LSU comes into the game at 25-12 off consecutive Southeastern Conference series victories against Arkansas and Ole Miss. Lamar enters the game playing arguably its best baseball of the year, coming in at 22-15 on the strength of a five-game winning streak.

“I think it’s going as well as it could,” Davis says. “We’ve had a little bit of a tough schedule, but it’s been fun. We’ve got a good group of kids that we really like and just learning a lot about what we need to do to be successful here. Learning the conference and what we need to do in recruiting to be successful.

“It’s funny, when you come from a program like LSU, 22-15 feels like 5-30. I know there’s a lot of teams of there that would kill to be 20-15. I don’t know if I’ll ever adjust to that, though. My expectations are to be that good.”

As a Type-A personality and the son of a coach, Davis has taken well to being the boss of his own program. He relishes the role of decision maker and being the guy who ultimately bears responsibility for the results.

There was an adjustment period while he got his bearings to a vastly different recruiting landscape. When recruiting at LSU, which has state-of-the-arts facilities and national name recognition, the approach is to mine Louisiana for every SEC-caliber player that fit before searching nationally for out-of-state stars like Alex Bregman, Kevin Gausman and Alex Lange that make for championship clubs.

At Lamar, Davis says, almost the entire roster can be recruited out of Texas. It’s a good thing, too, because due to Gilligan’s retirement announcement, Davis inherited a recruiting class with virtually no commitments with time ticking toward signing day.

Davis and his staff had to work quickly, and thanks largely to the strong Texas junior college circuit, they managed to salvage a reputable haul. Now in his first full cycle at the helm, Davis and Co. have Lamar trending toward pulling in the top class in the Southland Conference.

“Just learning the nuances of that kind of stuff,” Davis said. “Every school is different. And it’s just about what’s figuring out what’s best for the program. Learning Lamar is a good thing for me.”

Davis will be the next in what’s been a string of Mainieri protégés and former players to take on LSU this season.

LSU defeated Air Force, coached by Mike Kazlausky, who played under Mainieri during his stint at the service academy, back on opening weekend. Former Tiger Blake Dean presided over a rare home-and-home sweep of the Tigers for UNO. LSU will close out the regular season against Andy Cannizaro and Mississippi State.

But Davis, who left the program in the fall of 2015 with Mainieri’s blessing, spent more time under the skipper than any of the others.

“I think he definitely prepares you,” Davis said. “First thing, with each passing year he gives you more and more autonomy.
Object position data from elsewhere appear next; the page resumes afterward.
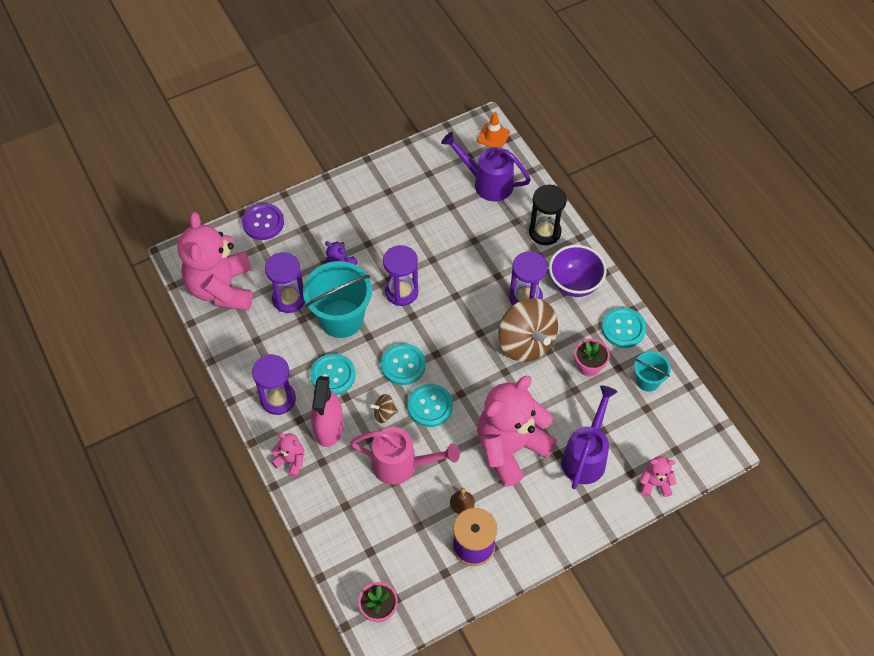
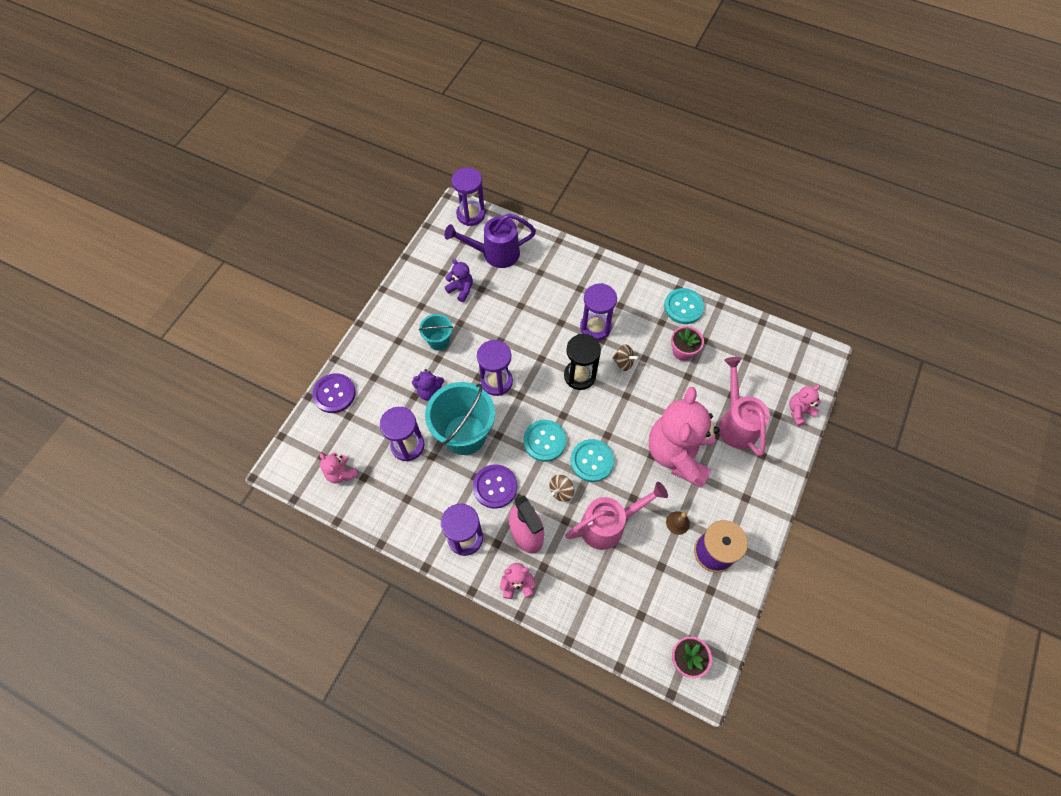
camera: 35 degrees left, 5 degrees up
(222, 288) = (341, 473): pink teddy bear -> pink teddy bear, size x0.43
(333, 375) = (495, 487): turquoise button -> purple button
(433, 197) = (461, 289): none -> purple teddy bear
(493, 136) = (470, 214): orange traffic cone -> purple hourglass
(526, 343) = (623, 362): brown spinning top -> brown spinning top, size x0.43
(544, 232) = (569, 267): black hourglass -> black hourglass (579, 376)
(574, 284) = (622, 294): purple bowl -> none
(586, 456) = (736, 423): purple watering can -> pink watering can
(647, 381) = (732, 336): turquoise bucket -> turquoise bucket (439, 341)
He’s good about that. When I was 23 working for him, I didn’t have the same power as when I was 30 working for him. But he’s good about giving you more when you’re ready.
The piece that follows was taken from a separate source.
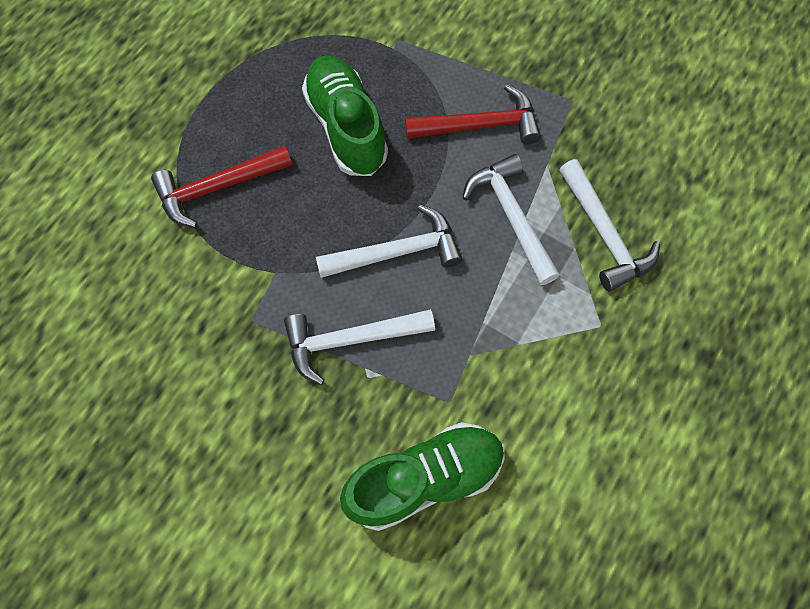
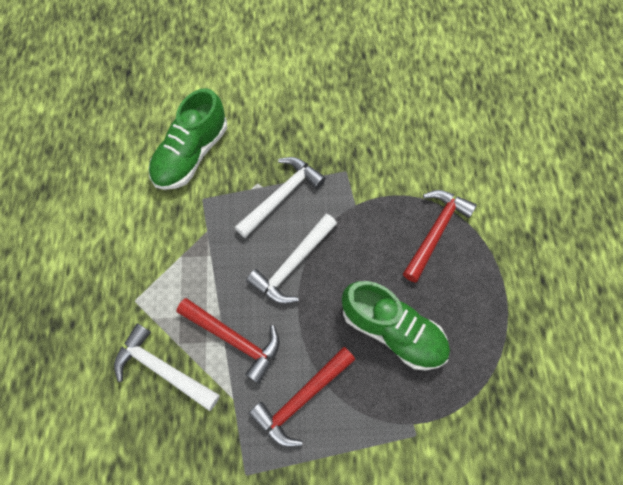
camera: 145 degrees right, 0 degrees up
(511, 216) = (235, 339): white hammer -> red hammer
“Plus he likes to talk. He’s always talking about different parts of the program, so you’re learning a lot about what he’s thinking and how he’s feeling and how he handles certain situations. I like to think I’m a good listener and have a good memory, and I was with him for 8 ½ years, so he told me a lot of stories. I remember the names and the places and the stories, and I’ve used a lot of that in how I’ve handled things here.”
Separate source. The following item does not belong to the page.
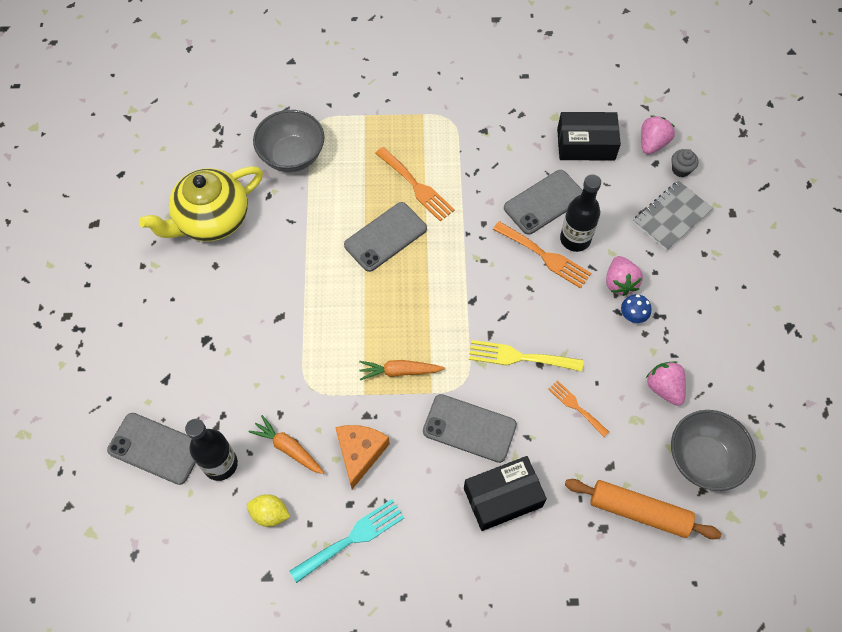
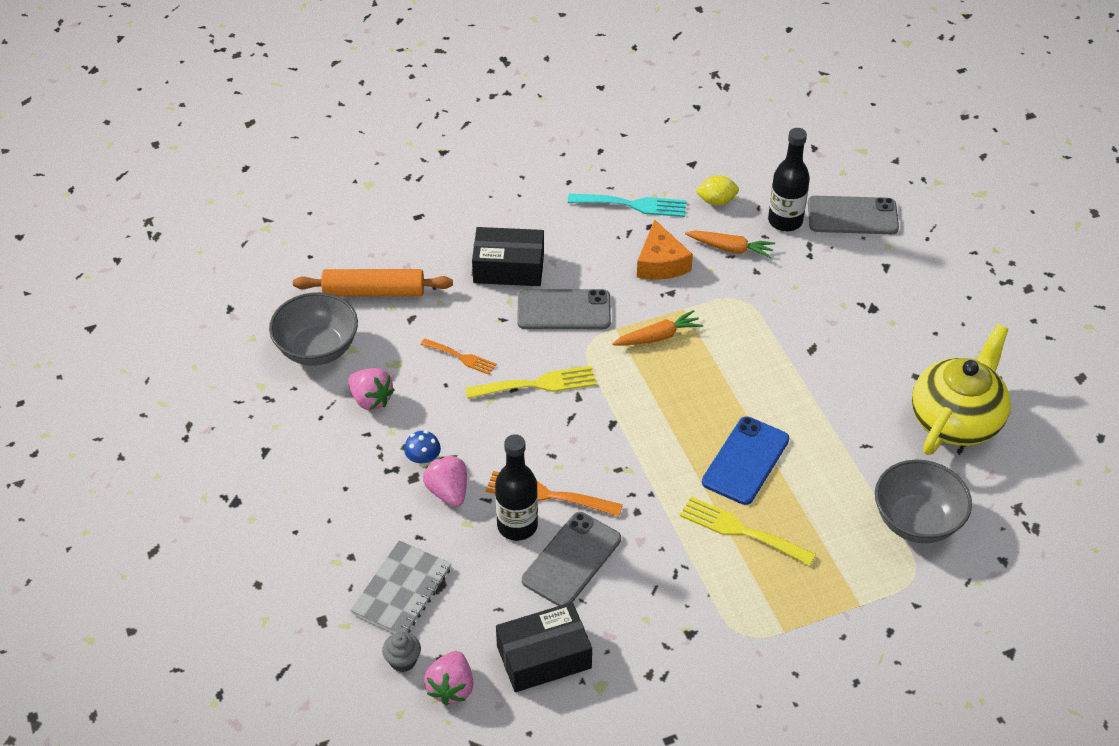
camera: 160 degrees right, 15 degrees down
(352, 538) = (633, 205): turquoise fork -> turquoise fork turned 120 degrees counterclockwise
(385, 237) = (745, 461): grey phone -> blue phone
(416, 186) = (740, 530): orange fork -> yellow fork
(503, 497) = (508, 268): black box -> black box turned 45 degrees clockwise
The two have traded some texts messages in the past year and a half. Davis has remained close with the LSU staff, most of whom he either played with, coached alongside or coached during their own playing days. He and recruiting coordinator Nolan Cain were best man in each other’s weddings.

Expect a warm reunion for all involved behind home plate during pregame warm-ups. And then, once the first pitch is thrown, it’ll just be baseball.